Di nasihat yang kedua, Sayyidina Luqman menginginkan anaknya untuk menjadi orang yang bertakwa. Menariknya, nasihat tersebut disertai dengan peringatan, bahwa kebaikan sangat dekat dengan riya dan ujub. Maka, Sayyidina Luqman meminta anaknya untuk menyembunyikan ketakwaannya kepada Allah agar tidak sampai dimuliakan dan dipuji. Sebab, hati manusia itu sangat rapuh, mudah tertarik dan benci atas sesuatu, dan mudah terhanyut dan terbuai akan sesuatu. Sebagai permulaan, cara teraman menghindari pujian adalah menyembunyikan amal baik dari orang lain.
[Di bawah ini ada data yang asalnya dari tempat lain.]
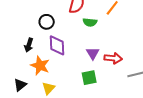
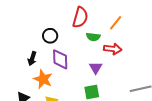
red arrow: (113, 58) -> (113, 49), moved

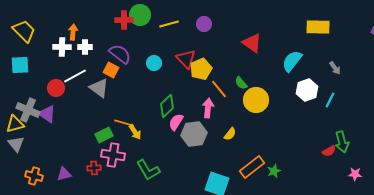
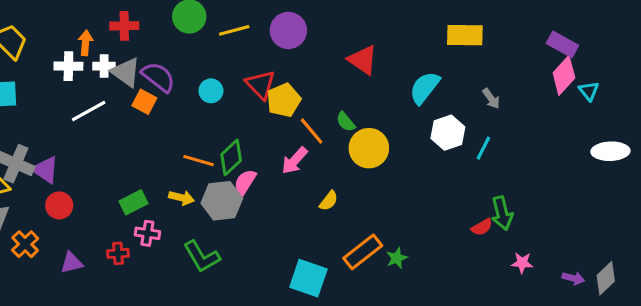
red cross: (124, 20) -> (124, 26), moved
purple circle: (204, 24) -> (288, 30), size x1.5
red circle: (56, 88) -> (59, 205), moved
gray triangle: (99, 88) -> (126, 72), moved
pink arrow: (208, 108) -> (295, 161), turned -144
orange line: (124, 123) -> (199, 161), moved
yellow arrow: (135, 132) -> (182, 198), turned -42
gray hexagon: (194, 134) -> (222, 201), moved
pink cross: (113, 155) -> (147, 233), size x0.7
orange cross: (34, 176) -> (25, 244), moved, turned 30

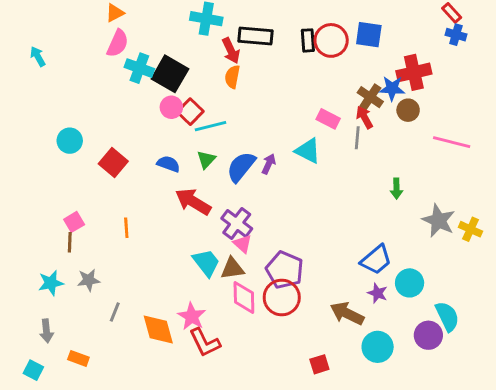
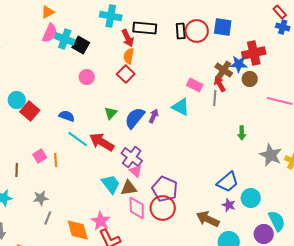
cyan cross: (139, 68) -> (65, 39), moved
black square: (170, 74) -> (81, 45), moved, size x0.7
red square: (190, 112) -> (126, 74), moved
cyan line: (211, 126) -> (78, 139), moved, turned 50
red square: (113, 162) -> (30, 111), moved
blue semicircle: (168, 164) -> (67, 116), moved
pink square: (74, 222) -> (40, 156), moved
gray star: (89, 280) -> (41, 198), moved

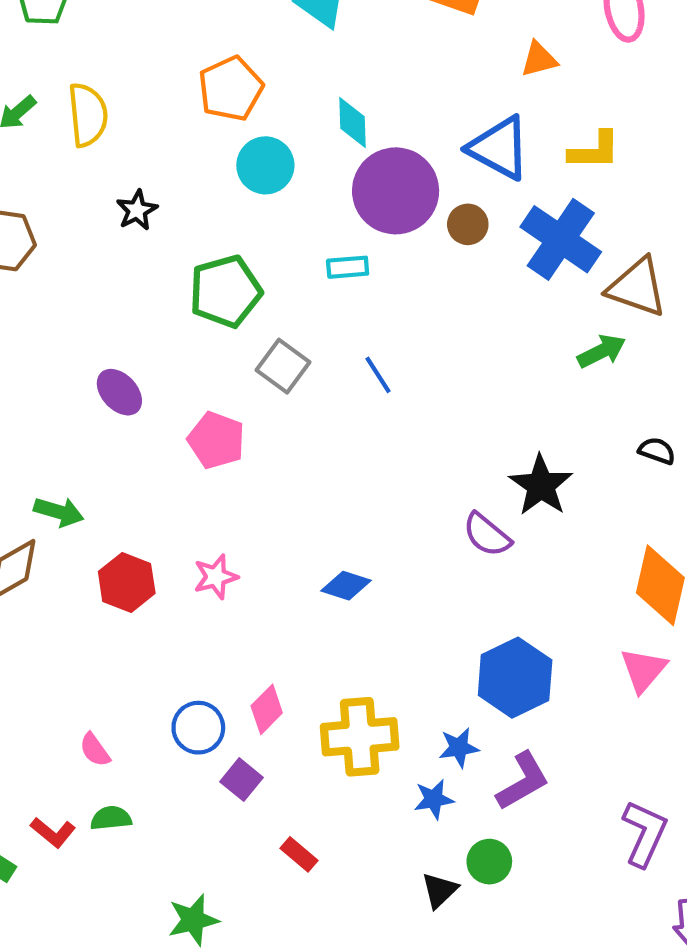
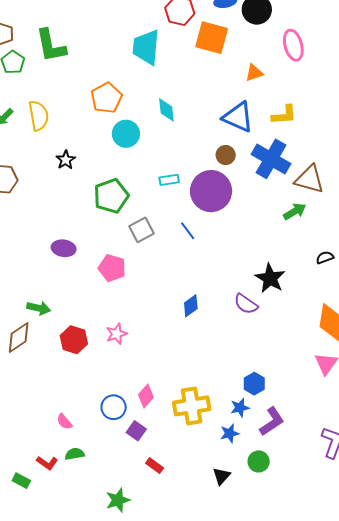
purple circle: (396, 191) -> (211, 191), moved
gray square: (283, 366) -> (142, 230), turned 30
purple ellipse: (119, 392) -> (64, 248), turned -35
black semicircle: (657, 451) -> (325, 257), turned -36
blue diamond: (346, 586) -> (191, 306), moved, turned -50
blue hexagon: (515, 678) -> (254, 384), moved, size x0.6
red rectangle: (299, 854) -> (155, 466), moved
black triangle: (439, 890) -> (221, 476), moved

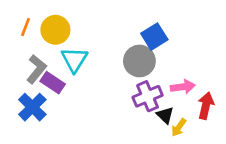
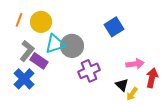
cyan triangle: (74, 60) -> (55, 44), turned 40
gray circle: (139, 61) -> (72, 46), moved
purple cross: (148, 96) -> (89, 71), moved

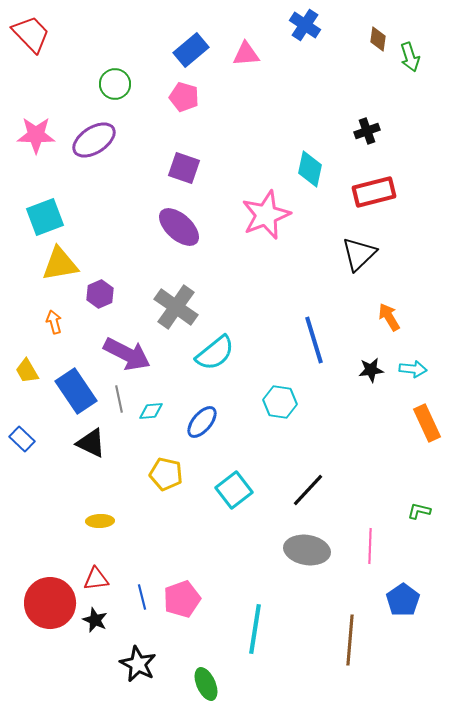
Karena itu, sangat penting bagi kita untuk menasihati diri kita sendiri sebelum menasihati orang lain. Untuk menjadi penasihat dan orangtua yang baik seperti Sayyidina Luqman, kita harus memantaskan diri terlebih dahulu dengan belajar. Karena dengan pengetahuan, kita bisa memilih kata yang paling baik untuk menasihati. Jika Sayyidina Luqman saja, yang tidak tumbuh di lingkungan terbaik bisa menjadi orang saleh dan bijak. Tidak ada alasan bagi kita, yang tidak pernah menjadi budak, tidak bisa melakukannya. Benar, bukan?

Wallahu a’lam...


Muhammad Afiq Zahara, alumni Pondok Pesantren Darussa’adah, Bulus, Kritig, Petanahan, Kebumen.